7. Aber auch Arbeitnehmer habe ihre Verantwortung zu übernehmen. In der Befragung der Alice Salomon Hochschule des Burnout im Pflegebereich wurde sehr deutlich von den Betroffenen selbst festgestellt, dass sie nicht rechtzeitig und ausreichend gegen die Krankheit angegangen sind – z.B. durch Beschwerden bei den Vorgesetzten bis zur Beantragung der Versetzung auf eine andere Tätigkeit.

Wie die Studie der Bundespsychotherapeutenkammer zeigt, haben psychische Erkrankungen ihre Ursachen nicht nur in der Arbeitswelt.
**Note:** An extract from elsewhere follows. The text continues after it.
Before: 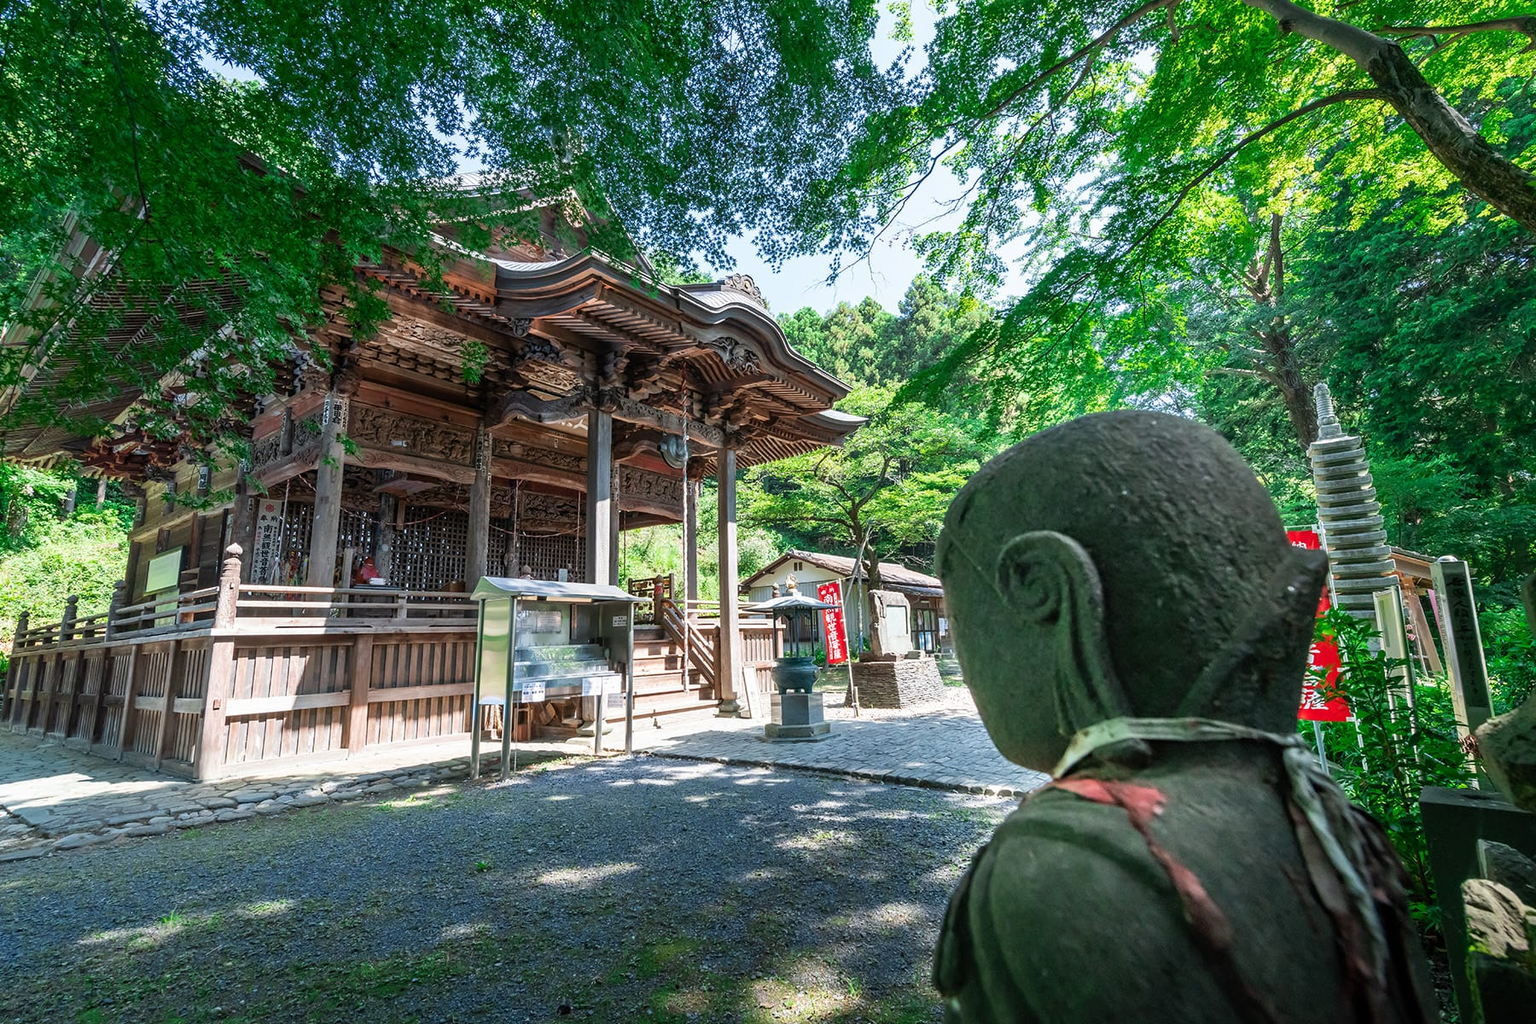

So erkranken daran sowohl nichtberufstätige Frauen als auch arbeitslose Menschen erheblich häufiger als Erwerbstätige. Während gesetzlich Krankenversicherte durchschnittlich 11 Tage je 1000 Versichertenjahre aufgrund psychischer Erkrankungen stationär behandelt werden, sind es bei Arbeitslosen sechsmal so viel Tage.

8. Verantwortung zur Bekämpfung des Burnout liegt auch beim Staat. Er hat durch geeignete gesetzliche und praktische Rahmenregelungen dafür zu sorgen, dass in den Betrieben der Arbeits- und Gesundheitsschutz auch auf derartige psychische Erkrankungen ausgedehnt wird. Das seit 16 Jahren in der Bundesrepublik bestehende umfassende Arbeitsschutzgesetz zur Umsetzung der entsprechenden EU Richtlinie enthält zwar die Verpflichtung zu „Gefährdungsbeurteilungen“. Allerdings sind diese bisher nur unzureichend umgesetzt und kaum auf typische psychische Gesundheitsgefährdungen ausgeweitet sowie die notwendigen Gegenmaßnahmen eingeleitet worden. Wie die Hans-Böckler Stiftung in einer Betriebsrätebefragung festgestellt hat, führen nicht einmal die Hälfte der Unternehmen überhaupt derartige Gefährdungsbeurteilungen durch und nur ein Drittel erfasst dabei psychische Belastungen am Arbeitsplatz. Hier ist mithin ein wichtiger Tätigkeitsbereich für staatliche Stellen – vor allem bei der Überwachung der Einhaltung diesbezüglicher Vorschriften im Arbeitsschutzgesetz – gegeben. Dabei  müssen besondere Maßnahmen für Klein- und Mittelbetriebe erarbeitet und angeboten werden. Hier gibt es häufig weder ausreichende Kenntnisse noch die personellen und finanziellen Mittel. Notwendig ist daher Aufbau und Unterhaltung geeigneter Beratungsstrukturen mit den regionalen und lokalen Netzwerken.

Auch hier wäre es für die Wissenschaft lohnend, Kosten-Ertragsrechnungen als Sozialbilanzen aufzustellen. Die Einsparungen bei den hohen und steigenden Kosten des Burnout werden die zusätzlichen Ausgaben des Staates für die Einstellung und Qualifizierung von Beratungs- und Überwachungskräften bei weitem übersteigen.

Vor allem ist die Politik gefordert, dafür zu sorgen, dass die ständige Personalverknappung in den Gesundheits- und Pflegebereichen bei gleichzeitig steigenden Anforderungen auch infolge der Demographie beendet wird. Ein großer Teil des Personalnotstandes ist auch durch gravierende Mängel bei den finanziellen und organisatorischen Rahmenregelungen der gesetzlichen Krankenversicherung sowie der Ausbildung verursacht und muss behoben werden. Darüber hinaus ist Burnout als Berufskrankheit anzuerkennen und für alle Menschen in der Bundesrepublik ausreichend zu versichern.